2.3. Material and Biosensor Characterizations

The size of the GO was characterized by high-resolution transmission electron microscopy (TEM) (FEI-G20, USA). A smart SPM AFM system was used to characterize the surface morphologies of the samples. A Renishaw inVia Raman microscopy system with a 532 nm laser line was used to validate and analyze the fabrication of the biosensor at room temperature. A GenePix 4400 laser scanner with a resolution of 10 µm and a 635 nm laser source was used to scan the samples to obtain the fluorescence signals, and GenePix software was used to process the scanned fluorescence signals to analyze the results of the samples. There are two reasons to choose the 635 nm channel; one is that the 635 nm channel would not excite GO on the substrate. The other is that the APC-tag on the detection antibody was designed to be excited by a 635 nm laser source.

3. Results and Discussion

3.1. Characterization of the GO Nanomaterial-Functionalized Biosensor

Figure 2 shows the optical photograph of the fabricated microfluidic fluorescence biosensor and the characterizations of the nanomaterial-functionalized biosensor. The mean size of the GO nanoparticles is ~2 nm, as shown in Figure 2b. To validate the GO functionalization of the substrate, Raman spectroscopy was performed on the substrate (Figure 2c). The result clearly shows the GO representative bands at 1401 and 1642 cm−1 for the nanosized GO nanomaterials [31], the representative peaks at 800 and 1092 cm−1 for the glass [32], and the representative peaks at 924 and 950 cm−1 for APTES [33]. The representative Raman peaks of GO, APTES and glass strongly confirmed the successful fabrication of the GO-functionalized substrate. The surface roughness of the GO nanomaterial-functionalized substrate increased from 0.32 to 4.71 nm after the tumor/cancer antibodies were immobilized on the substrate, as shown in Figure 2d,e, indicating the successful immobilization of the antibodies on the substrate. The large surface area of the substrate nanoscale rough surface benefits the high performance of the biosensor resulting from high-density antibody immobilization [34]. Before running detailed biomarker detection, we validated the biosensor by comparing the detected target and nontarget biomarker results on the substrate. As shown in Figure 2f and the inset of Figure 2f, the biosensor shows high fluorescence intensity after the target tumor/cancer antigen and fluorescence-labeled detection antibody reacted with the biosensor, while nontarget biomarker detection exhibited a blank state under the same conditions. All the results confirmed that the GO nanomaterial-functionalized substrate could be a good sensor for biomarker detection in ovarian tumors/cancers.

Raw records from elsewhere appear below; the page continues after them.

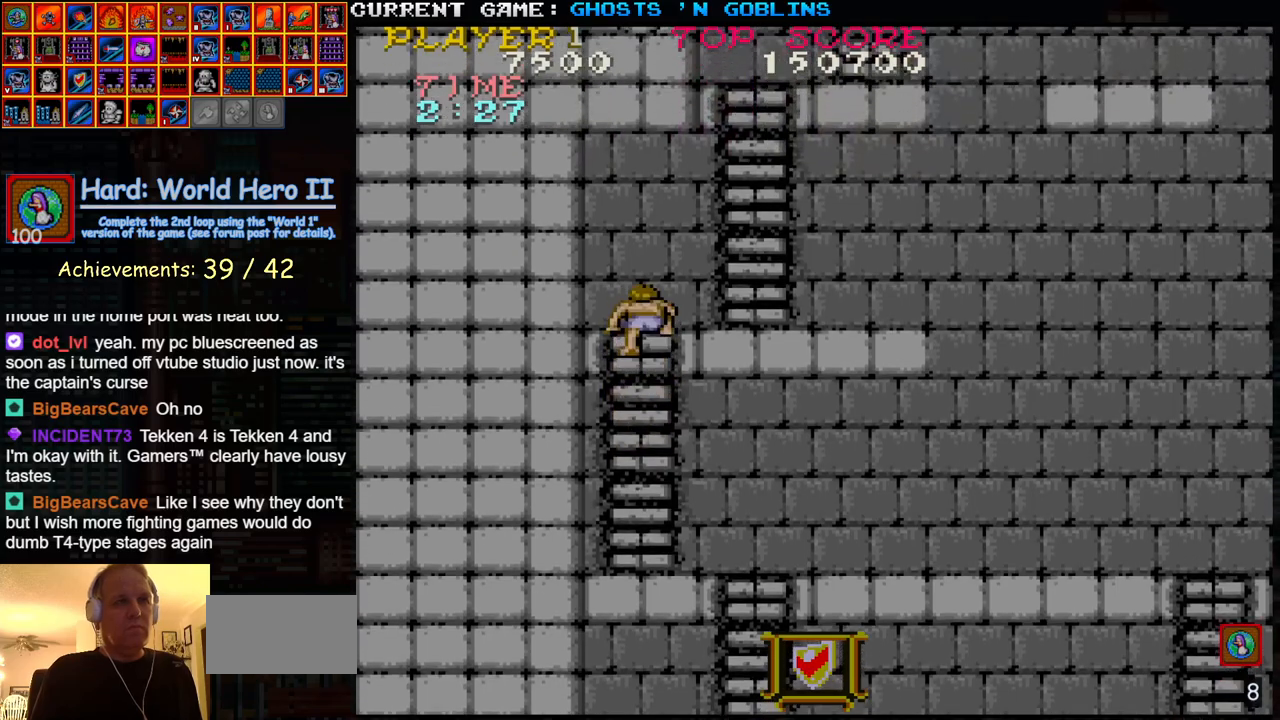
{"buttons": [], "left_stick": "right", "events": [[333, "left_stick", "right"]]}
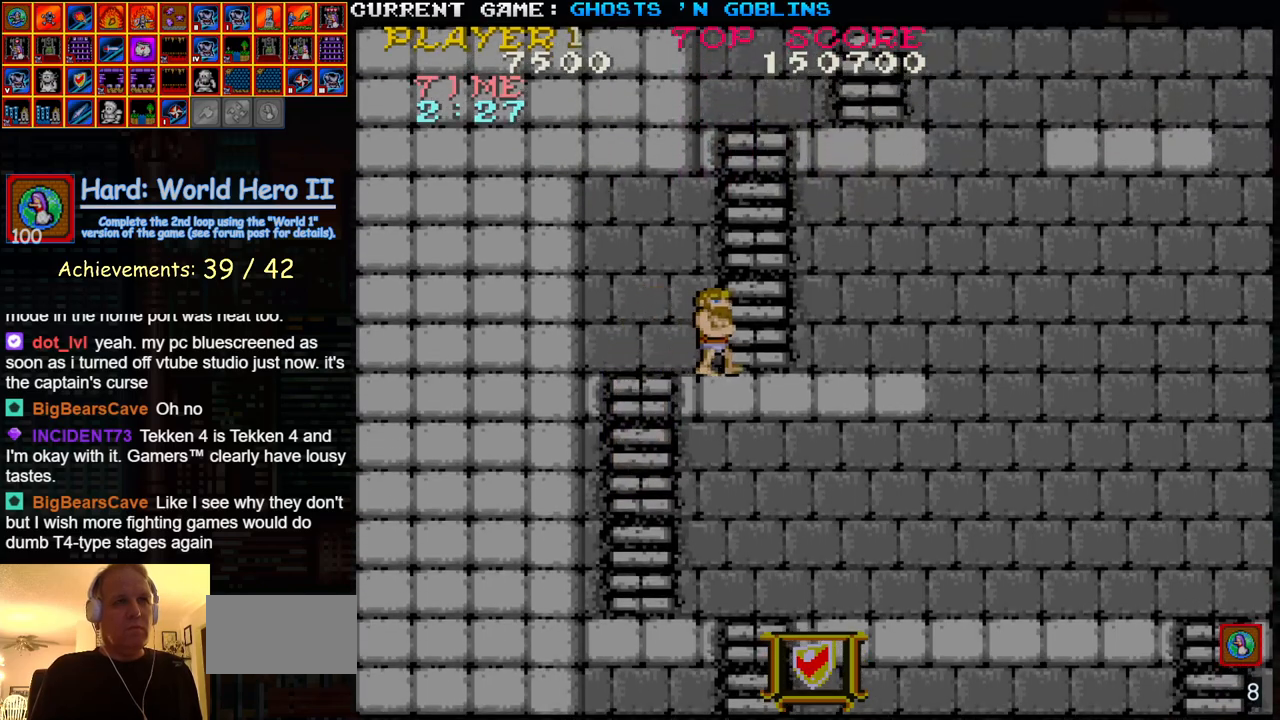
{"buttons": [], "left_stick": "up-right", "events": [[83, "left_stick", "up"], [350, "left_stick", "up-right"]]}
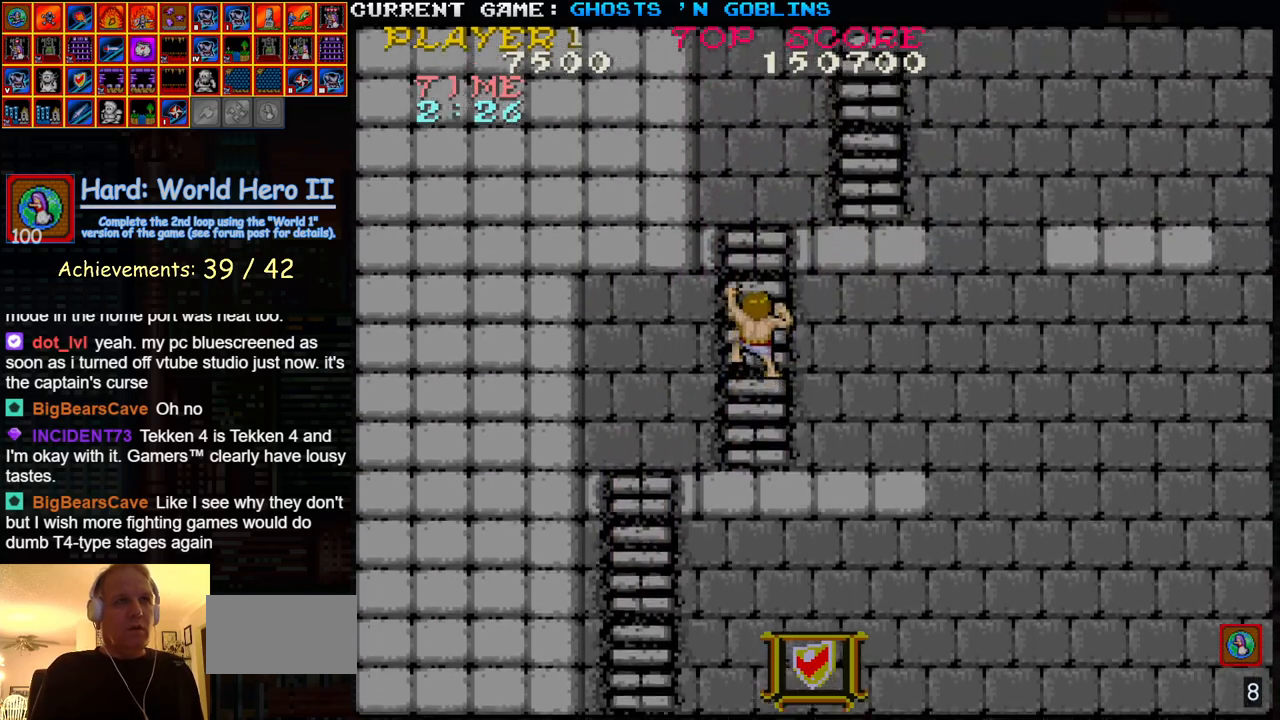
{"buttons": [], "left_stick": "up-right", "events": []}
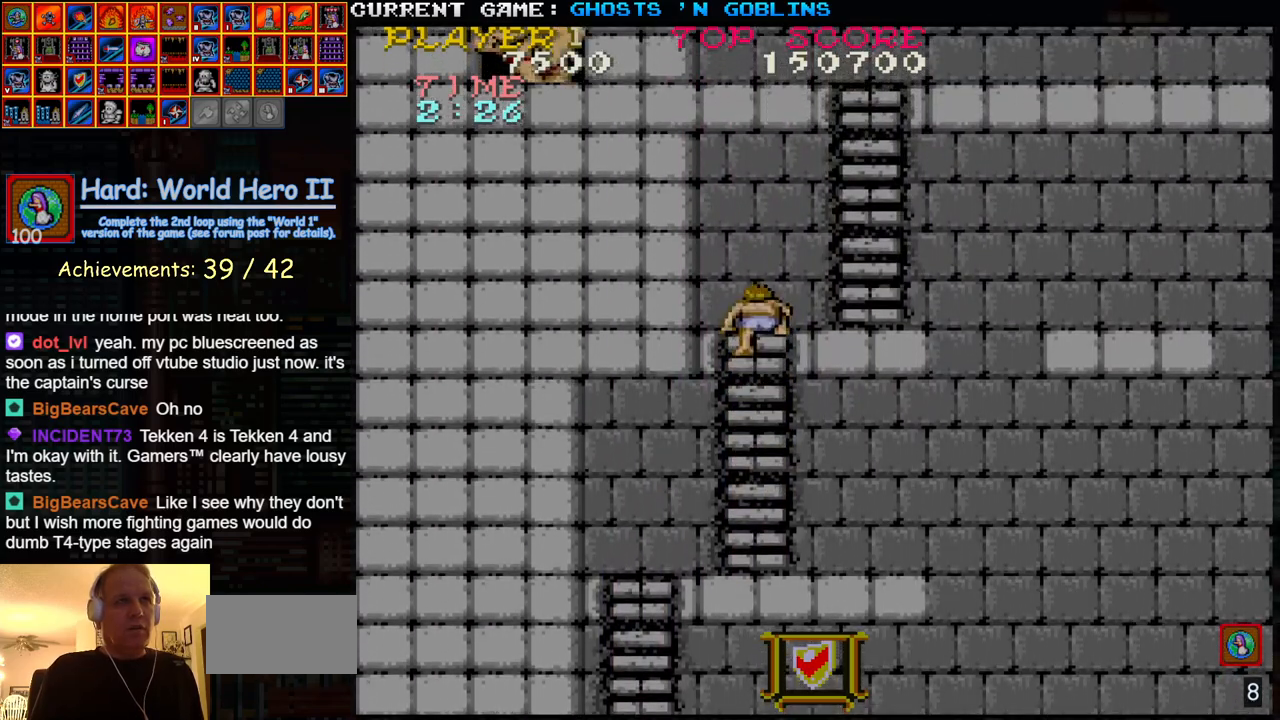
{"buttons": [], "left_stick": "right", "events": [[283, "left_stick", "right"]]}
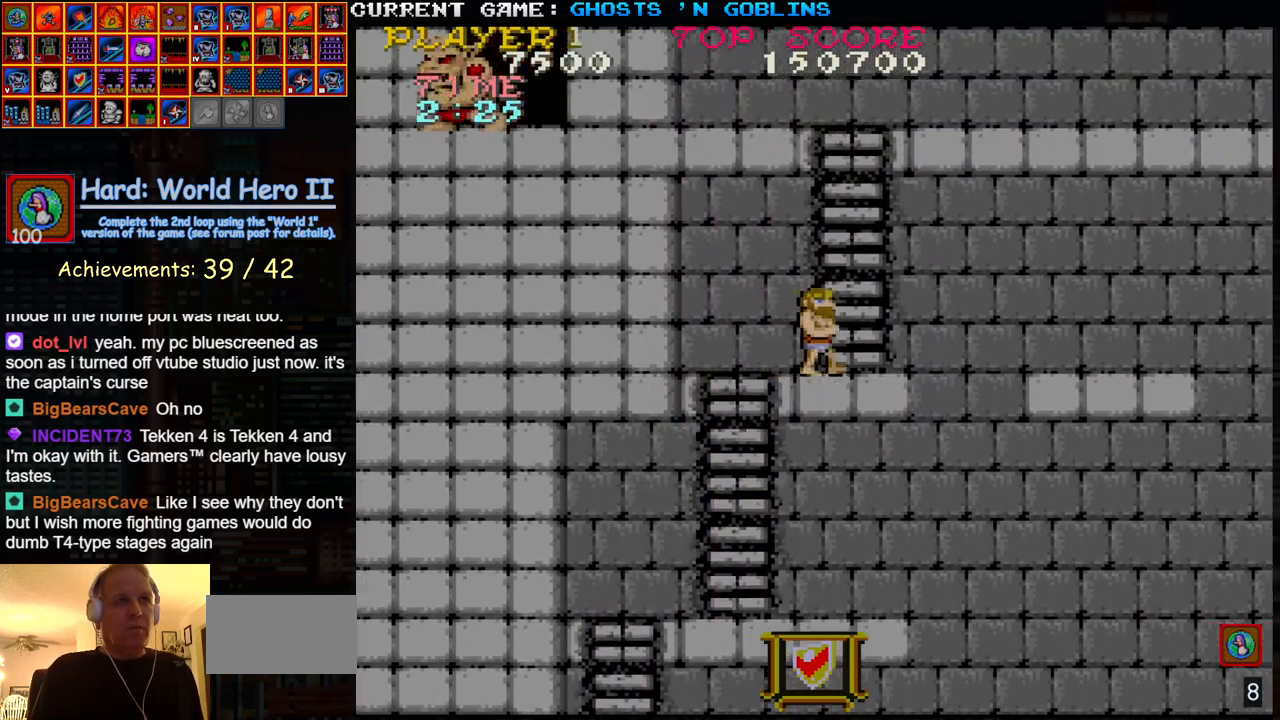
{"buttons": [], "left_stick": "up", "events": [[33, "left_stick", "up"]]}
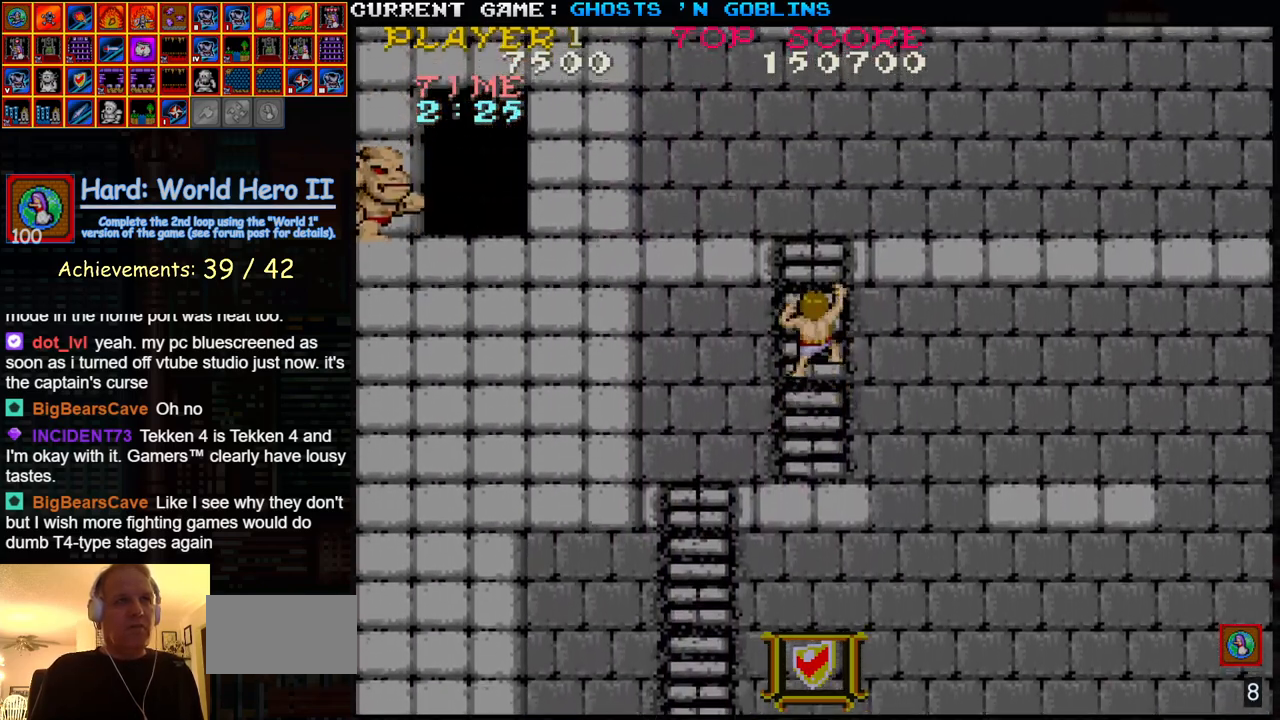
{"buttons": [], "left_stick": "up", "events": []}
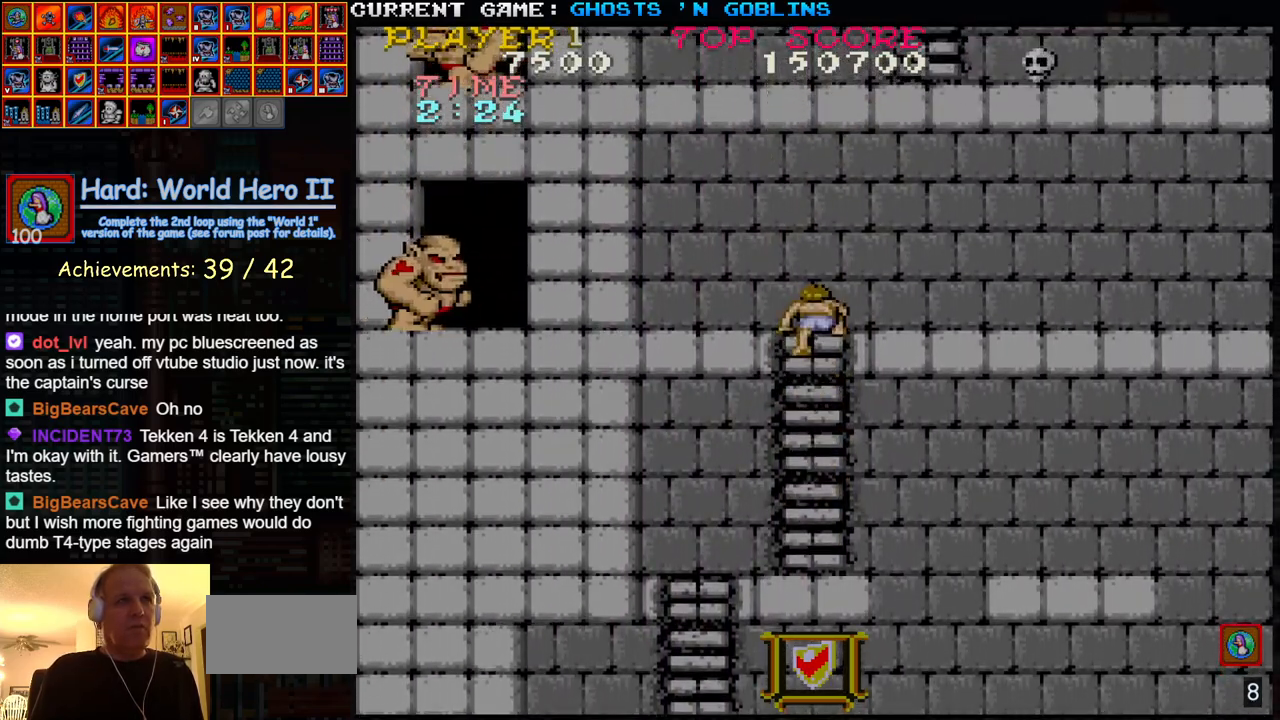
{"buttons": [], "left_stick": "down", "events": [[67, "left_stick", "up-left"], [267, "left_stick", "left"], [417, "SQUARE", "down"], [433, "left_stick", "down"], [483, "SQUARE", "up"]]}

3.2. Sensitivity of CA125, HE4, CEA and AFP Detection

Detection sensitivity is one of the important characteristics of biosensors. To validate the sensitivity of the biosensor for ovarian tumor/cancer biomarkers, 2 μL CA125, HE4, CEA and AFP antigen samples with different concentrations were loaded on the biosensor by using a microfluidic chip and incubated for 20 min, followed by fluorescence-labeled detection antibody loading and incubation for another 20 min. Then, the biosensor was rinsed and dried under N2 blowing after peeling off the detection microfluidic PDMS chip, and the substrate was scanned to obtain the fluorescence signals of the biomarkers. As shown in Figure 3, the detected fluorescence intensity increases with elevated biomarker concentration for all four ovarian tumor/cancer biomarkers, and a linear relationship between the prepared biomarker concentrations and detected fluorescence intensity can be simulated. The limit of detection (LOD) of the biosensor for the CA125, HE4, CEA and AFP biomarkers of ovarian tumors/cancers can be calculated by the following equation [35]:
LOD = 3σ/S
where σ is the gradient of the linear regression equation at the low concentration range from 10 to 100 pg/mL and 0.1 to 10 U/mL, and S is the standard deviation of the background. The calculated LODs are ~0.01 U/mL for CA125 and ~1 pg/mL for the HE4, CEA and AFP biomarkers, which are much lower than the cutoff of 35 U/mL for CA125 and 21 pg/mL, 3.5 ng/mL and 20 ng/mL for HE4, CEA and AFP, respectively, indicating that the proposed biosensor would be a good sensing platform to conduct low-concentration ovarian tumor/cancer biomarker detection for early screening and accurate diagnosis. We also compared the developed biosensor sensitivity with other reported results, as listed in Table S1 [23,34,36]. The developed biosensor showed good sensitivity. The high sensitivity and low LOD of the biosensor for the CA125, HE4, CEA and AFP biomarkers can be attributed to high-density antibody immobilization on the nanosized GO material-functionalized substrate.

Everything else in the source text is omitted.